Exercise aim: Below are some records. Print exactly the lines between the one holding "40 113 3.26" and the one holding "61 102 3.21", inclusive, and nothing else.

Study material:

------------

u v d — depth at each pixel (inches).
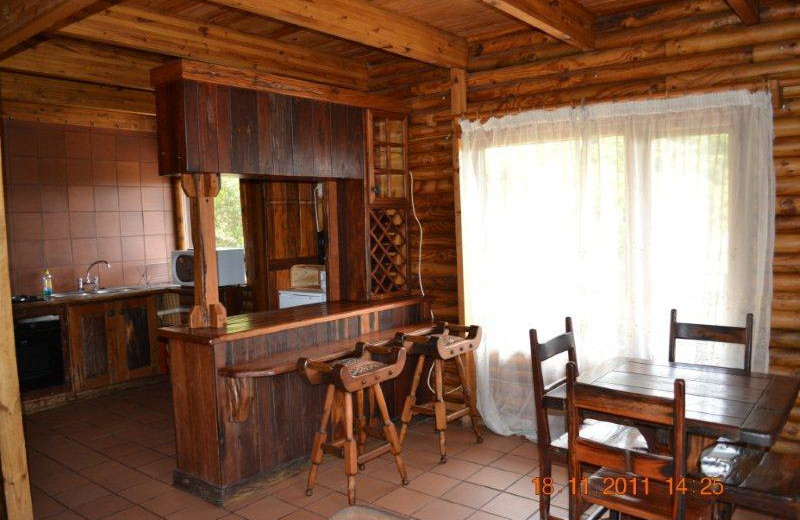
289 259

------------

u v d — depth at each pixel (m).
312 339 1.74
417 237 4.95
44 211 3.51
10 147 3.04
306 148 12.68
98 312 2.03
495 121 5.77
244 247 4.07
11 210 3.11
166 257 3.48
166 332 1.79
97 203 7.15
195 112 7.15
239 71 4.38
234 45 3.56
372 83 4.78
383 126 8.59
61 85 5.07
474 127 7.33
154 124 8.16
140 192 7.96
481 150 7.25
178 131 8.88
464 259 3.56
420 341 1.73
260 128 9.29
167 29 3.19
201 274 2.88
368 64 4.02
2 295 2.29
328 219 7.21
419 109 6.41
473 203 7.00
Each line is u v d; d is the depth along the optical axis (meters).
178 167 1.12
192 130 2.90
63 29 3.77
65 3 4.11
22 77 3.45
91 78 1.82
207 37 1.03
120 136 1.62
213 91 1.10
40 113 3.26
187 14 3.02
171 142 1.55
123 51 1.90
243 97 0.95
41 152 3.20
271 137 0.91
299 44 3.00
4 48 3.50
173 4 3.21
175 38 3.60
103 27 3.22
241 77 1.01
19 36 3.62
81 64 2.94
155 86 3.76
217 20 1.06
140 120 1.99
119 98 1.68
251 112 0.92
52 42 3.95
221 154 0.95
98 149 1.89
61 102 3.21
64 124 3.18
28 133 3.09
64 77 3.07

------------

Exercise output:
40 113 3.26
187 14 3.02
171 142 1.55
123 51 1.90
243 97 0.95
41 152 3.20
271 137 0.91
299 44 3.00
4 48 3.50
173 4 3.21
175 38 3.60
103 27 3.22
241 77 1.01
19 36 3.62
81 64 2.94
155 86 3.76
217 20 1.06
140 120 1.99
119 98 1.68
251 112 0.92
52 42 3.95
221 154 0.95
98 149 1.89
61 102 3.21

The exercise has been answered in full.